The breakthrough hinges on a “triple-integrated” brain-spinal interface system created by Jia Fumin’s team at Fudan University’s Institute of Science and Technology for Brain-Inspired Intelligence.
Their brain-spinal interface system works by capturing motor signals from the brain’s movement center, decoding them via advanced algorithms, and delivering tailored electrical pulses to spinal nerves below the injury site, thus effectively rerouting movement commands around injured areas.
Unlike external assistive devices, this system creates an internal “neural bypass,” allowing patients to control their limbs naturally.
For patients like Lin, a man in his 30s who found himself reliant on a wheelchair following a life-altering fall two years ago, the results have been nothing short of transformative.
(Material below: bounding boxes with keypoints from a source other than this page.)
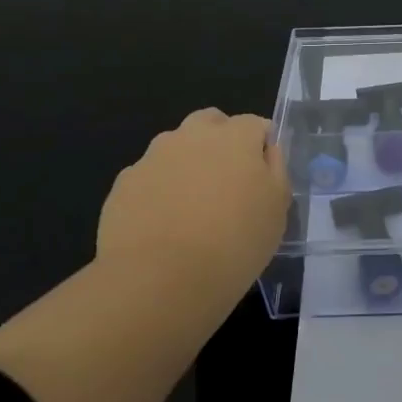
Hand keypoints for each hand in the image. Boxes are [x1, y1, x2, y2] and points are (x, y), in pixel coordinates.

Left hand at [94, 108, 289, 324]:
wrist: (160, 279)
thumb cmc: (234, 242)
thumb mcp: (277, 209)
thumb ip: (276, 170)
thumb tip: (267, 152)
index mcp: (235, 137)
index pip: (256, 124)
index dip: (262, 147)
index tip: (263, 177)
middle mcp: (192, 135)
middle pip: (211, 122)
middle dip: (221, 141)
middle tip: (227, 182)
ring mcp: (153, 156)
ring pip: (176, 147)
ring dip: (187, 163)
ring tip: (191, 208)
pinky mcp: (124, 183)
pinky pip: (149, 176)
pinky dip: (158, 190)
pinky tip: (163, 225)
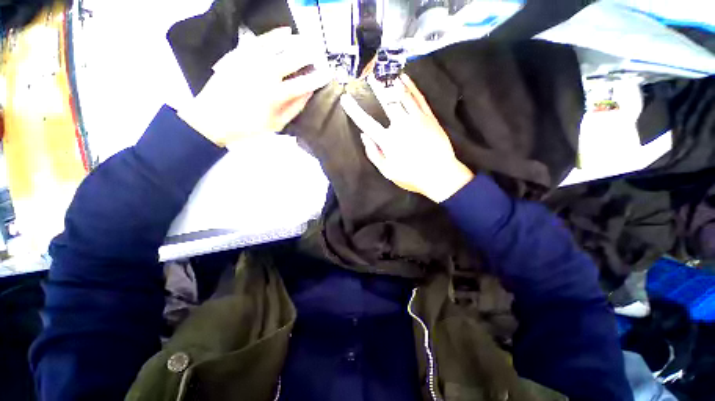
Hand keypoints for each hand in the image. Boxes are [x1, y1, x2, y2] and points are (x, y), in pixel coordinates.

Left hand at [178, 27, 330, 145]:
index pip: (303, 83)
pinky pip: (260, 40)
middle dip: (309, 55)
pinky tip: (284, 32)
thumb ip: (294, 108)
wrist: (212, 118)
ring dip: (295, 42)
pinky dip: (274, 35)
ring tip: (306, 40)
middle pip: (292, 59)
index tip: (328, 73)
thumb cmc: (248, 126)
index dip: (318, 78)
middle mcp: (265, 73)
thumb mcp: (277, 124)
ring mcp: (251, 61)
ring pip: (278, 45)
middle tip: (319, 53)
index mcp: (275, 94)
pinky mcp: (239, 54)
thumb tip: (308, 93)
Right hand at [341, 74, 473, 202]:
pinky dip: (411, 86)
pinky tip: (405, 78)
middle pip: (386, 102)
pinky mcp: (429, 117)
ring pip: (403, 96)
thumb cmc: (411, 176)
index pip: (367, 123)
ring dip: (392, 83)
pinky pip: (419, 98)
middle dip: (377, 88)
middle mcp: (401, 126)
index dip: (354, 111)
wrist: (440, 174)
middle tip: (369, 75)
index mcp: (388, 141)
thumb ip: (373, 154)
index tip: (345, 99)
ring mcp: (417, 119)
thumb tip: (364, 136)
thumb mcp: (387, 171)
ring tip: (385, 73)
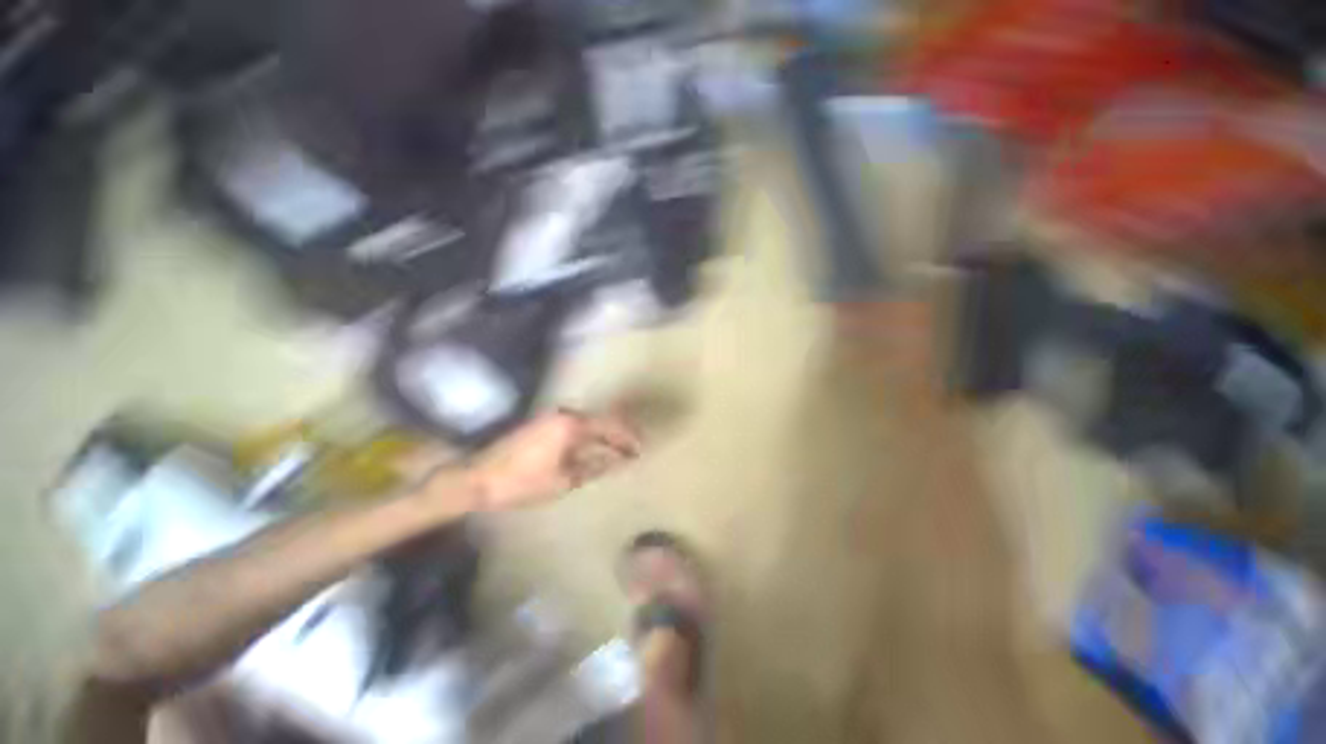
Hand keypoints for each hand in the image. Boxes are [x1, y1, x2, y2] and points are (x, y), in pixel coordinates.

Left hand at [467, 409, 641, 510]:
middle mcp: (564, 414)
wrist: (477, 478)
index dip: (628, 437)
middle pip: (601, 420)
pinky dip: (589, 435)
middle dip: (619, 434)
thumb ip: (594, 466)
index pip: (610, 426)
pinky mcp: (543, 423)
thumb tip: (618, 460)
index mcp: (571, 425)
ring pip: (588, 422)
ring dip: (604, 435)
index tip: (642, 447)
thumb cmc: (522, 482)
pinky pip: (575, 426)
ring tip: (619, 449)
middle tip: (634, 448)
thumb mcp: (564, 479)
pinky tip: (594, 447)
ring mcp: (552, 416)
Lin’s journey began in October 2024 when he volunteered for a clinical trial after spotting a recruitment notice on Fudan’s official social media page. His surgery, performed on Jan. 8 at Fudan-affiliated Zhongshan Hospital, involved minimally invasive implants: two 1-mm-diameter electrodes placed in his brain’s motor cortex and a stimulator chip in spine.
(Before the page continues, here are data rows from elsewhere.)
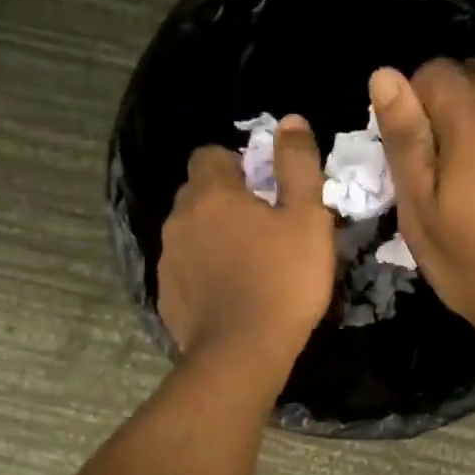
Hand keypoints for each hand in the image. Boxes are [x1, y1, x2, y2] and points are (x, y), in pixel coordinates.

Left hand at [157, 115, 335, 373]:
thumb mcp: (306, 219)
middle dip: (224, 203)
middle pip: (197, 195)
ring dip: (213, 240)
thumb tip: (291, 121)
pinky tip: (230, 297)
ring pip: (190, 235)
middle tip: (262, 230)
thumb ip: (298, 166)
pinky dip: (203, 275)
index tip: (263, 190)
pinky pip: (186, 272)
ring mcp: (168, 260)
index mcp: (211, 193)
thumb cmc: (283, 280)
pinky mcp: (167, 297)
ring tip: (247, 266)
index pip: (210, 155)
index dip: (236, 165)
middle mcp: (179, 219)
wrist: (243, 353)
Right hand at [372, 60, 474, 357]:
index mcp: (474, 125)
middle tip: (438, 158)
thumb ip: (405, 140)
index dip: (413, 98)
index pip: (437, 71)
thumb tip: (385, 75)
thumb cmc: (471, 265)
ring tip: (474, 179)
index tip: (409, 141)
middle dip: (450, 102)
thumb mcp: (421, 212)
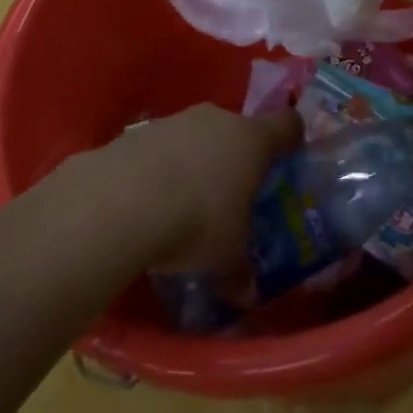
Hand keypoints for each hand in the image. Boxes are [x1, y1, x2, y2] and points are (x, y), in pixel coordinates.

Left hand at [100, 105, 300, 272]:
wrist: (120, 201)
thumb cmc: (197, 221)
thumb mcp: (227, 257)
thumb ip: (240, 270)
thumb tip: (244, 292)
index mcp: (252, 140)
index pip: (287, 125)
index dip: (291, 138)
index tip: (290, 156)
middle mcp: (217, 120)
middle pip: (237, 130)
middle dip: (236, 158)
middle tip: (231, 195)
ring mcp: (175, 120)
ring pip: (196, 137)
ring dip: (195, 162)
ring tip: (184, 204)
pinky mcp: (137, 132)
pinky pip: (160, 148)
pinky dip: (160, 169)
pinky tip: (148, 202)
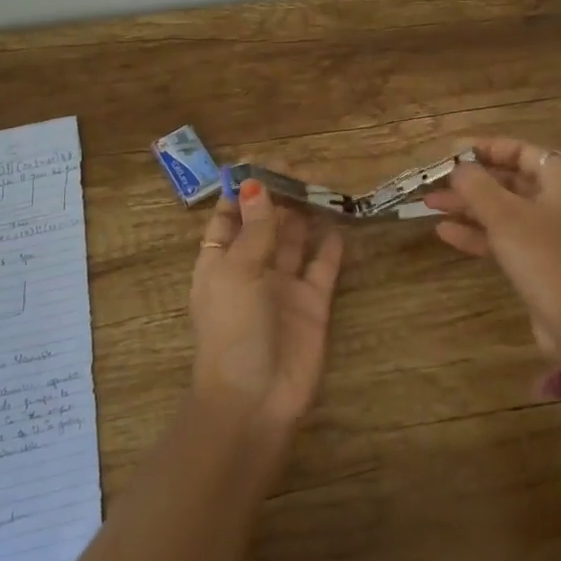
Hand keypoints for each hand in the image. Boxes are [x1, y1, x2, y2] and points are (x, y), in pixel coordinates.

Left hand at [189, 179, 345, 431]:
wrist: (256, 398)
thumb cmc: (233, 329)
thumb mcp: (236, 271)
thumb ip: (255, 229)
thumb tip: (256, 185)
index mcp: (220, 262)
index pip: (227, 218)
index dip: (241, 191)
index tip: (259, 162)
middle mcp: (252, 270)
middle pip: (266, 224)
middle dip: (279, 197)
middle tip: (299, 168)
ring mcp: (284, 287)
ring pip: (295, 240)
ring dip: (305, 214)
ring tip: (321, 184)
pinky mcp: (313, 303)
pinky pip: (323, 266)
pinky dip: (330, 245)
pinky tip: (339, 220)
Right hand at [423, 137, 560, 362]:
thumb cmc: (544, 257)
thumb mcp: (505, 216)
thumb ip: (478, 186)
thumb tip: (459, 167)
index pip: (522, 151)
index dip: (485, 148)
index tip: (451, 153)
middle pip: (512, 180)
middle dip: (471, 182)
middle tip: (436, 181)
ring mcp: (555, 233)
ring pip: (506, 210)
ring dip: (469, 207)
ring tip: (430, 205)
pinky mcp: (545, 260)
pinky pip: (509, 237)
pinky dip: (480, 233)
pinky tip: (445, 233)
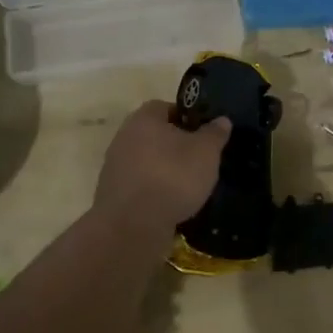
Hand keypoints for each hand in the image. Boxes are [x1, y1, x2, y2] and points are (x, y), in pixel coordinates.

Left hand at [94, 100, 229, 226]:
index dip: (186, 117)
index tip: (203, 132)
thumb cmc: (173, 176)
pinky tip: (170, 202)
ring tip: (187, 184)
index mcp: (144, 118)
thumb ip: (214, 133)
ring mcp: (113, 166)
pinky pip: (139, 184)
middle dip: (175, 144)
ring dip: (163, 168)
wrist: (133, 225)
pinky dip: (153, 189)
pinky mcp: (111, 194)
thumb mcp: (206, 152)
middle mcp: (123, 137)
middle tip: (198, 157)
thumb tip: (221, 120)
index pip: (165, 107)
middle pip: (153, 134)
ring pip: (145, 160)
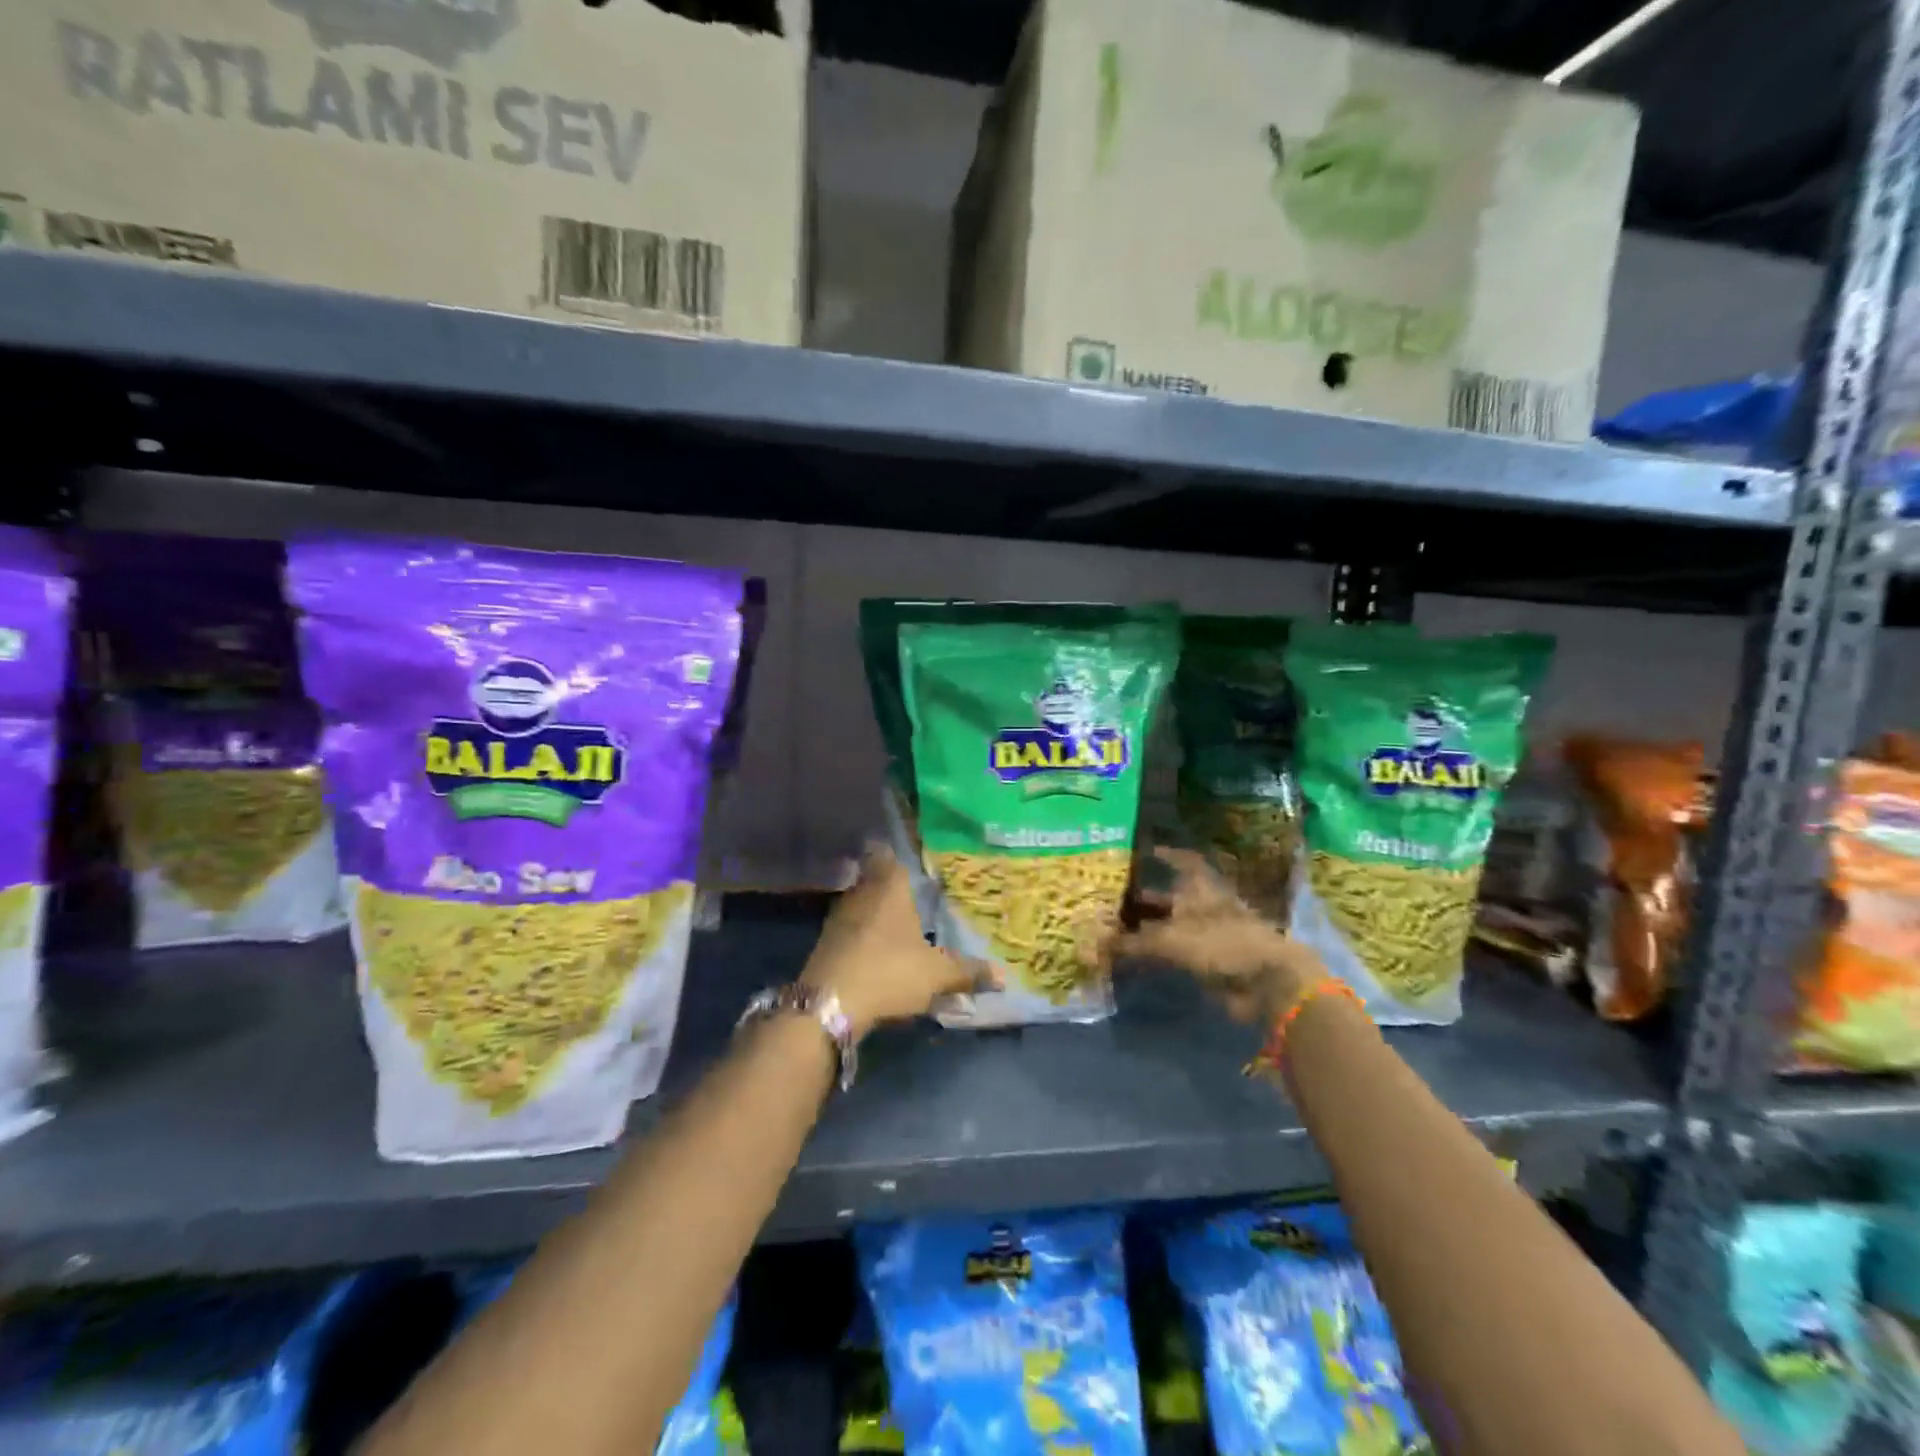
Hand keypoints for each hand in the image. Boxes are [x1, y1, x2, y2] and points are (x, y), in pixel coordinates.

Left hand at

The progress was startlingly swift. By day three, he could move both legs using brain signals. Within two weeks, he could lift his right leg high enough to step over moving obstacles. By day 15, he managed to walk more than five meters using a standing frame with suspension support.
“I used to cry every day,” Lin shared. “Now, I can walk again. I am grateful for the efforts of every member of the research team.”
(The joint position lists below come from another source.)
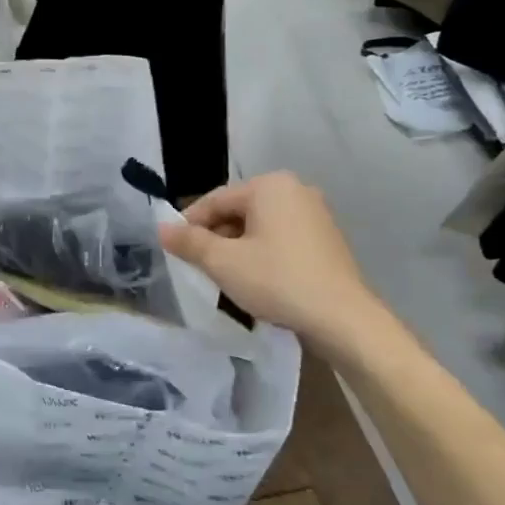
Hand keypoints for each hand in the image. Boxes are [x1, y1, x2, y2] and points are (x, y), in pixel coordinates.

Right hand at [158, 173, 379, 346]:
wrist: (342, 318)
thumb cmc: (277, 280)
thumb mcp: (223, 262)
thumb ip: (189, 242)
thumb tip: (161, 228)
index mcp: (270, 186)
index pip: (215, 200)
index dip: (189, 224)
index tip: (173, 249)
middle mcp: (295, 190)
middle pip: (238, 211)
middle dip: (215, 237)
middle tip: (197, 266)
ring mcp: (315, 214)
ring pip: (259, 226)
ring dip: (237, 248)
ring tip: (222, 276)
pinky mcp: (326, 239)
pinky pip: (281, 238)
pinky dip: (262, 253)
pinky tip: (254, 279)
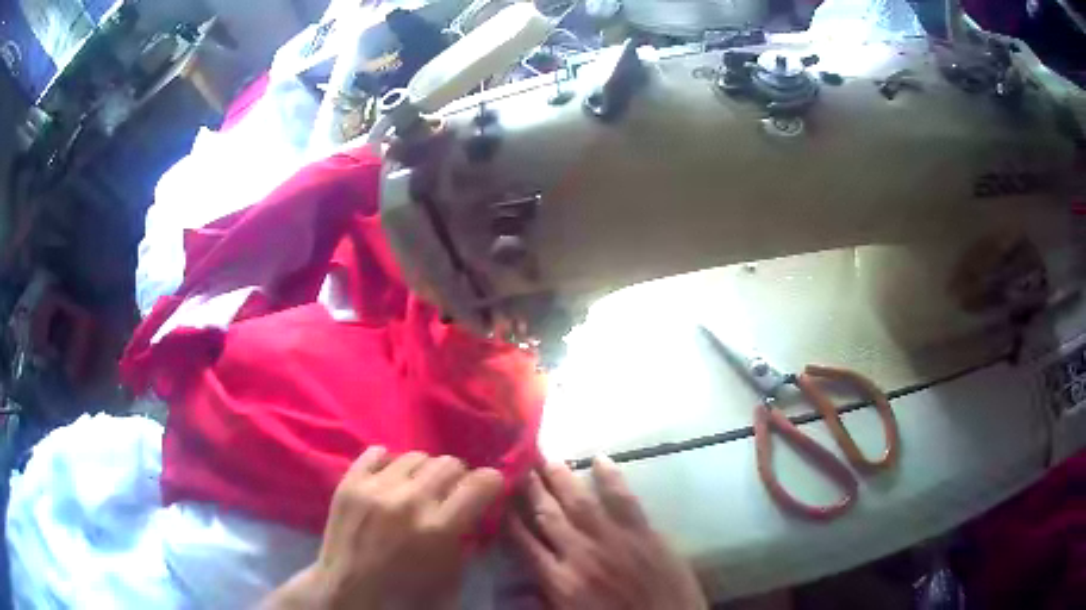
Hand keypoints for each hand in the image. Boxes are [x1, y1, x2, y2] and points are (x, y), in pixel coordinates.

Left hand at [263, 447, 502, 609]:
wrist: (347, 591)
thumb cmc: (405, 592)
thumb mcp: (451, 575)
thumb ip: (466, 537)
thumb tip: (476, 507)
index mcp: (438, 529)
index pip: (481, 482)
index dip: (490, 482)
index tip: (486, 489)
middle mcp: (408, 501)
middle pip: (449, 463)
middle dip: (457, 478)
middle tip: (449, 494)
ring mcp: (375, 488)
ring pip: (415, 455)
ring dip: (423, 472)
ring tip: (416, 489)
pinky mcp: (349, 482)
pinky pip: (377, 452)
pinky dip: (389, 463)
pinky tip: (389, 481)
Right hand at [508, 457, 706, 609]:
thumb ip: (543, 598)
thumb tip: (514, 587)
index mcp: (559, 581)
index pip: (523, 542)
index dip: (508, 517)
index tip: (497, 495)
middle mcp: (580, 554)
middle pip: (548, 515)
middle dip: (529, 488)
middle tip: (516, 463)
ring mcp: (614, 540)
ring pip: (580, 502)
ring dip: (561, 478)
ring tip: (545, 457)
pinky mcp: (645, 533)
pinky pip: (624, 500)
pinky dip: (612, 478)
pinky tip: (599, 459)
Similar breakthroughs took place for two other patients who regained leg movement within hours of their surgeries in February. Notably, both exhibited voluntary leg lifts just one day after their operations.
While a 2023 Swiss study published in Nature demonstrated similar principles, Fudan’s approach exhibits distinct advantages. The Swiss method required invasive dual craniotomies (leaving palm-sized openings) and staged surgeries over two years, raising the risk of infections.
In contrast, Jia’s team can complete both brain and spinal procedures in a single four-hour session using ultra-minimally invasive techniques. They integrate multiple components into a miniature brain device, enhancing signal stability while reducing surgical trauma.
Even more promising are signs of neural regeneration. While the Swiss team observed nerve repair after six months, Lin showed early signs within two weeks.
“It’s as if dormant nerves ‘woke up’ once the brain-spinal connection was restored,” explained Dr. Ding Jing, director of the neurology department at Zhongshan Hospital.
Follow-up exams revealed further improvements: Lin’s sensation gradually returned in his legs, along with muscle contractions and renewed control over bodily functions.
The new technology might help more people reignite the hope for life, as China now has 3.74 million spinal injury patients, with 90,000 new cases annually.
Despite its prospects, scaling the technology faces hurdles, including scarce implantable electrodes and the complexity of decoding diverse motor signals. “Achieving real-time, precise decoding remains our biggest challenge,” Jia noted.
Additionally, the system is currently limited to adults capable of intensive post-op rehabilitation, requiring 5 to 7 hours of therapy each day.
Collaborating with hospitals like Zhongshan and Huashan, Jia’s team aims to refine algorithms, gather more clinical data, and prepare for regulatory trials. They will also develop wearable neuroregulation devices for milder cases and multi-modal motion monitoring systems in the future.